How to generate images with Amazon Nova Canvas model

Key takeaways:

  • Nova Canvas allows users to generate high-quality images.

  • You can guide the AI with detailed text prompts to create images, offering flexibility for various creative projects.

  • Anyone can generate professional-quality images by describing the scene in text, but well-crafted prompts produce better results.

  • Nova Canvas supports modifying parts of an image (inpainting) or expanding it (outpainting) for enhanced customization.

Imagine you have an idea for an illustration, but you lack the resources or the time to create it from scratch. With Nova Canvas, you can simply describe the scene, and the AI will bring it to life—giving you the perfect image in seconds. Whether you're looking to generate stunning visuals for social media, websites, or digital marketing, this tool can help. In this Answer, let’s explore how to use Amazon Nova Canvas to generate images efficiently and effectively.

Why Amazon Nova Canvas?

Amazon Nova Canvas brings together the latest advancements in generative AI and image synthesis to help users create high-quality visuals based on text inputs. Here’s why you should consider using Nova Canvas:

  • Efficient and scalable: Nova Canvas can generate images in seconds, offering great scalability for businesses and developers who need to create large volumes of images.

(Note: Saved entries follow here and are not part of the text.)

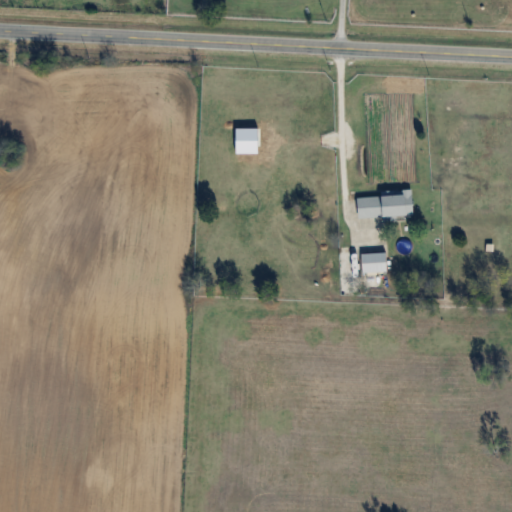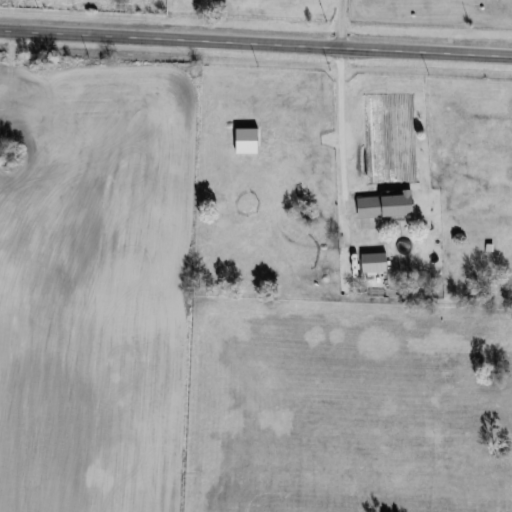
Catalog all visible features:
road: (255, 42)
road: (345, 112)
building: (388, 205)
building: (375, 262)
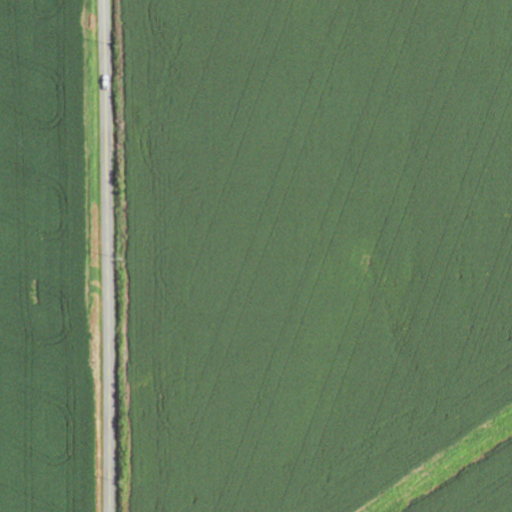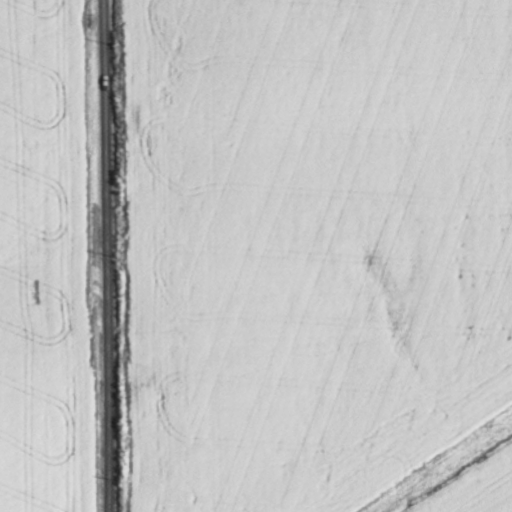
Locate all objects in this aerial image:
road: (110, 255)
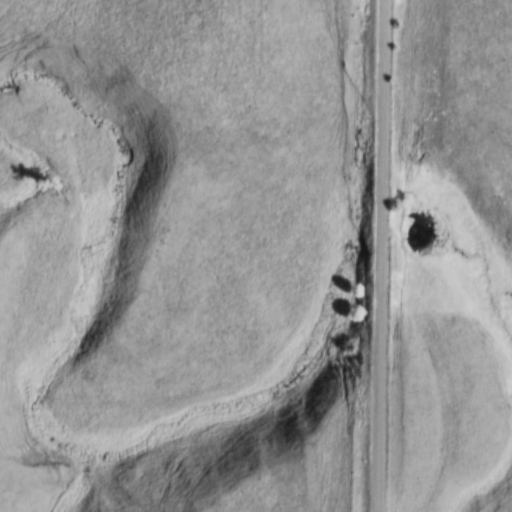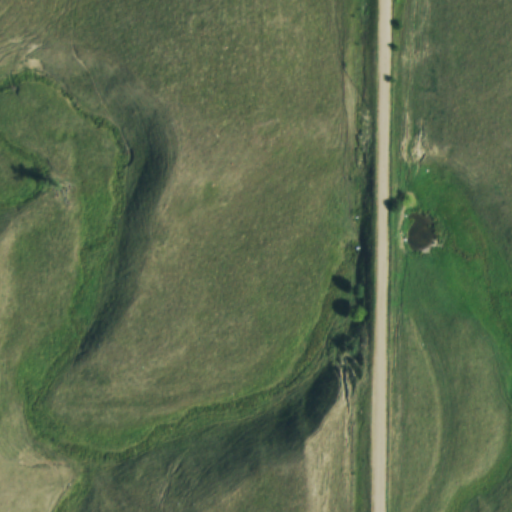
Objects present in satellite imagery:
road: (387, 256)
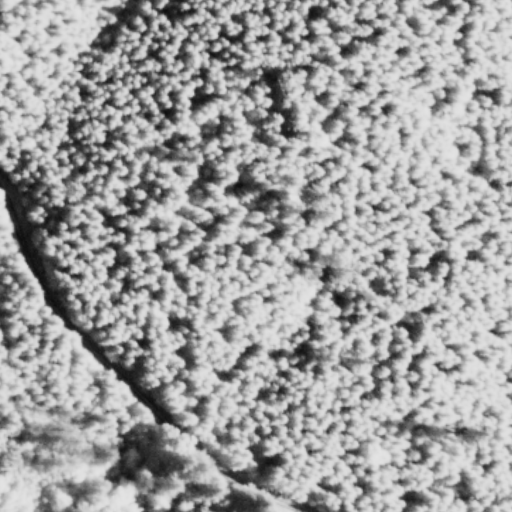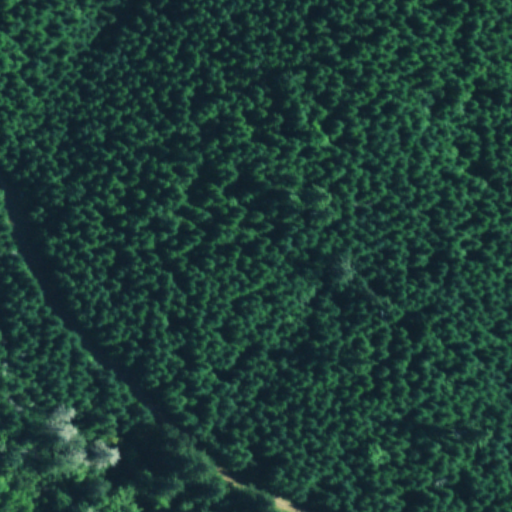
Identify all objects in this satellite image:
road: (126, 378)
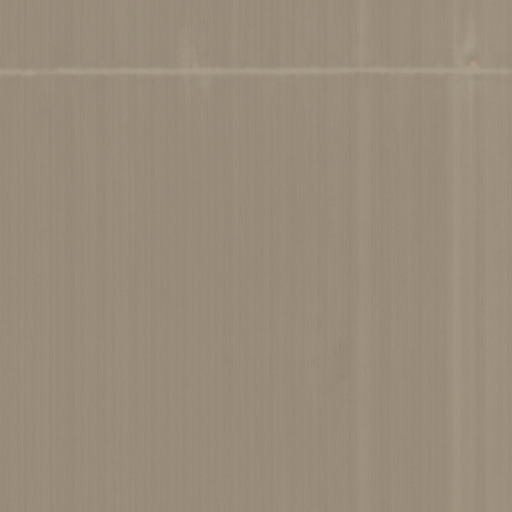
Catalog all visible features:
crop: (255, 255)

  • Creative flexibility: We can guide the AI with detailed prompts to generate exactly the image you need, offering flexibility for various creative projects.

  • No design skills required: Even if someone is not a designer, Nova Canvas lets create images that look professionally designed by simply providing text prompts.

  • Inpainting and outpainting: Apart from generating new images, Nova Canvas allows us to modify parts of an image (inpainting) or expand it beyond its original borders (outpainting), providing extra control over our designs.

How to generate AI images with AWS

Before we get started, ensure that you have an AWS account. We need to use Amazon Bedrock, which provides access to Nova Canvas.

Want to learn more about Amazon Bedrock, check out our detailed cloud lab on Building Generative AI Workflows with Amazon Bedrock.

1. Set up an AWS account

  • Go to the AWS Management Console and sign in with your AWS account.

  • In the AWS Management Console, search for "Amazon Bedrock" using the search bar.

  • Make sure you're in the U.S. East (N. Virginia) (us-east-1) region. If not, change the region by selecting the region name at the top right of the console and choosing U.S. East (N. Virginia) (us-east-1).

2. Request access to Amazon Nova Canvas

  • In the "Amazon Bedrock console," go to the "Model access" section in the left navigation pane under "Bedrock configurations."

  • Choose "Enable specific models" under "What is Model access."

  • From the base models list, select "Nova Canvas."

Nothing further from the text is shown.